▶ Task objective:
Scanning the entries below, copy every line that contains the word "pixel".

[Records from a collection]

====

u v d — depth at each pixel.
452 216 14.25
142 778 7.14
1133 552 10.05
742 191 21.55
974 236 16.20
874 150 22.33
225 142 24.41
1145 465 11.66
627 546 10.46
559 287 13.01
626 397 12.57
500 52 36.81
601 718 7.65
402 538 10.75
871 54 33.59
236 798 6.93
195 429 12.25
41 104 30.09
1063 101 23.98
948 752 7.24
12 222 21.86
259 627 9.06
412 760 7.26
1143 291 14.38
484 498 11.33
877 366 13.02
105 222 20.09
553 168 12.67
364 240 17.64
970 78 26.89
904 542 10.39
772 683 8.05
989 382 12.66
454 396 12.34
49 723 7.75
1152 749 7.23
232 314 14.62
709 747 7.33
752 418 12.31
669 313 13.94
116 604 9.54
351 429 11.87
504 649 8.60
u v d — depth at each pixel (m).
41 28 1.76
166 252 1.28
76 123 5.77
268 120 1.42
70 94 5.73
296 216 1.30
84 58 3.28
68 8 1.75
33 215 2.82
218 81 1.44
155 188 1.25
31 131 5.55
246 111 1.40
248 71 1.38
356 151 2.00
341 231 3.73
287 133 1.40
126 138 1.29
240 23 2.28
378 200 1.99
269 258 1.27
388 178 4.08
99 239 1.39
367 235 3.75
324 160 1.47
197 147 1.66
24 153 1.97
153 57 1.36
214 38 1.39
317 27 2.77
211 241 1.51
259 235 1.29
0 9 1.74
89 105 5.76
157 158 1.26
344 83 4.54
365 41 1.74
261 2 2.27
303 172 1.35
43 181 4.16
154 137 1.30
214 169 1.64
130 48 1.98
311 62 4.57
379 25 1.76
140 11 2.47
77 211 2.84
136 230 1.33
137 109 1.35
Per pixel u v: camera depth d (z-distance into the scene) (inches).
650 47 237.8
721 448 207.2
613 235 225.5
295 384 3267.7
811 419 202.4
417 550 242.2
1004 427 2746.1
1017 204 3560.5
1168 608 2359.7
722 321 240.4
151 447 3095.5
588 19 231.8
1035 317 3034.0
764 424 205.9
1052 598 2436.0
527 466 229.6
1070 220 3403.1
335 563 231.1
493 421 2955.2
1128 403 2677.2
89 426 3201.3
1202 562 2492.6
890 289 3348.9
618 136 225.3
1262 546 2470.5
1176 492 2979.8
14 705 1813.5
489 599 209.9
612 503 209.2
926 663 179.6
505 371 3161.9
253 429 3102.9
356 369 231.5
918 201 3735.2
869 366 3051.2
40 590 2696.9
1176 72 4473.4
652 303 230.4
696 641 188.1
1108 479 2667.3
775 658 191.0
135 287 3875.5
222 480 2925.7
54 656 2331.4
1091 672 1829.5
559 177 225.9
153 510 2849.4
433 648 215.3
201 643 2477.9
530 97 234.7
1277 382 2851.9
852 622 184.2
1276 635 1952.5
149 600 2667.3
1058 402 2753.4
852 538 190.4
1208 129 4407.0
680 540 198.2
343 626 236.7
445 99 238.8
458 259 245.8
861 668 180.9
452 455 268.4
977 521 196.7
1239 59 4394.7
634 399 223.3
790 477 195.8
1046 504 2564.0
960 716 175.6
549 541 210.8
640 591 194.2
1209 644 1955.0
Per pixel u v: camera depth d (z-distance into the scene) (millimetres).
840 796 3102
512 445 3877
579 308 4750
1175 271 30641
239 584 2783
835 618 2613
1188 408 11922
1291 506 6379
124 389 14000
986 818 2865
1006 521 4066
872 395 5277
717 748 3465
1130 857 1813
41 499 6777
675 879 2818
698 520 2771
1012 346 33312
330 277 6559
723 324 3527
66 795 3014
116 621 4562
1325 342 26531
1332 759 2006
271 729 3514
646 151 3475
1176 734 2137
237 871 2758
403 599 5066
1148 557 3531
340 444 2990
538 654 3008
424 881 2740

====

▶ Response to this exercise:
u v d — depth at each pixel.
u v d — depth at each pixel (m).
Per pixel u v: camera depth d (z-distance into the scene) (inches).
Per pixel u v: camera depth d (z-distance into the scene) (millimetres).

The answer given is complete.